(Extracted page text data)
"""
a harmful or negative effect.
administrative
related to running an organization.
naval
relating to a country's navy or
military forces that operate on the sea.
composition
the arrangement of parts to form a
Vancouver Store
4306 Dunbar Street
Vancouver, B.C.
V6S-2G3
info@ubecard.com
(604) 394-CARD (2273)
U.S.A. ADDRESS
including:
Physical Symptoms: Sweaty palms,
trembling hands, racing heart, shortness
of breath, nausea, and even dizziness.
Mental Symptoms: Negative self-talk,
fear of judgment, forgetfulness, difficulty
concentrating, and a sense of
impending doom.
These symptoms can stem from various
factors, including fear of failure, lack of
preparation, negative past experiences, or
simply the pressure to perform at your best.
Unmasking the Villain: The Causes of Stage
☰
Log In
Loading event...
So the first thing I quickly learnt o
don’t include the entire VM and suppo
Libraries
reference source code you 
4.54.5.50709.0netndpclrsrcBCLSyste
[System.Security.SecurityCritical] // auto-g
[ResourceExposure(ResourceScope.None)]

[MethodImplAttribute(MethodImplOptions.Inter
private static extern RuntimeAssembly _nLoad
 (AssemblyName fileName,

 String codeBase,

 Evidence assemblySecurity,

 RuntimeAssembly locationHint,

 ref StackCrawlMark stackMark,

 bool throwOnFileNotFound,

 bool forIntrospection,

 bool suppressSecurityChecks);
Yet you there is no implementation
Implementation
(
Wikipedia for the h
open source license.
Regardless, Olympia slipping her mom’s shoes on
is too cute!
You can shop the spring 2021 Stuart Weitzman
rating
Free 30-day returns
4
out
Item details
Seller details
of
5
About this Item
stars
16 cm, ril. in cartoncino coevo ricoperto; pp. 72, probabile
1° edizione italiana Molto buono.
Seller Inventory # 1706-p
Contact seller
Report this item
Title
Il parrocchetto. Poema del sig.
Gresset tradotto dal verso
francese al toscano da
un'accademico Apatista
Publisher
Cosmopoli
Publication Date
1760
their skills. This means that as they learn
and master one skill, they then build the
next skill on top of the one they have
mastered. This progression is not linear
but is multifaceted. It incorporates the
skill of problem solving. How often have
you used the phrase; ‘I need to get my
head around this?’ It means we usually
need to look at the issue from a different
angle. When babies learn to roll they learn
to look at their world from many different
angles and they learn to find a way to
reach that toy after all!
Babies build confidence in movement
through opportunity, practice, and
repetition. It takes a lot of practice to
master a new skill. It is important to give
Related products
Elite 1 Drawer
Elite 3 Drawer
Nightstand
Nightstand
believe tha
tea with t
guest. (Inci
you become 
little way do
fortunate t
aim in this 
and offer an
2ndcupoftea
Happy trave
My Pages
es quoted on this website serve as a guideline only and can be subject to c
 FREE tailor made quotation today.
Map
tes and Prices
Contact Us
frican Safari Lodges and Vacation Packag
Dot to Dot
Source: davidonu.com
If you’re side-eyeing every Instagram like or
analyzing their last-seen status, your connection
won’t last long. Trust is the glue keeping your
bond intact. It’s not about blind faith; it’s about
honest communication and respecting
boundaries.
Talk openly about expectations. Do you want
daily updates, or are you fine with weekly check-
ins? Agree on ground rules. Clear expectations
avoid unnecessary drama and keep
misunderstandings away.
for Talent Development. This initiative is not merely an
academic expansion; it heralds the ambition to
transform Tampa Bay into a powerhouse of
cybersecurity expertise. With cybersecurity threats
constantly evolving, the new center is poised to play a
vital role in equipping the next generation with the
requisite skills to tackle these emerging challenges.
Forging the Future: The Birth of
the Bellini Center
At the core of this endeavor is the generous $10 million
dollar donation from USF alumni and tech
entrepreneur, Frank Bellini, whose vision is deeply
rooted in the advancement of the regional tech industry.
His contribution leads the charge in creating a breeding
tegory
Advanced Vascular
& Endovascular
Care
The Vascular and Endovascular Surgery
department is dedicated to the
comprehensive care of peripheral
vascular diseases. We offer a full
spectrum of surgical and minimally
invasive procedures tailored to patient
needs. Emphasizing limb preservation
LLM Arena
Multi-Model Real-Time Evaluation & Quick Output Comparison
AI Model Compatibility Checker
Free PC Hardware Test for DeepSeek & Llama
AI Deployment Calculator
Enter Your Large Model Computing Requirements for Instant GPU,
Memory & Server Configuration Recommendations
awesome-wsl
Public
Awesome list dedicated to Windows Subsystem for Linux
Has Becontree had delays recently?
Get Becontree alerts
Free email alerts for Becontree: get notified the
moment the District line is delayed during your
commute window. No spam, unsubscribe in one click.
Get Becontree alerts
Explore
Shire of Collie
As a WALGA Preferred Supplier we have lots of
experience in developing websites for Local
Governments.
"""
Reproduce exactly the section above that begins at the line containing "Seller Inventory # 1706-p" and ends at the line containing "their skills. This means that as they learn", leaving out all other lines.

Seller Inventory # 1706-p
Contact seller
Report this item
Title
Il parrocchetto. Poema del sig.
Gresset tradotto dal verso
francese al toscano da
un'accademico Apatista
Publisher
Cosmopoli
Publication Date
1760
their skills. This means that as they learn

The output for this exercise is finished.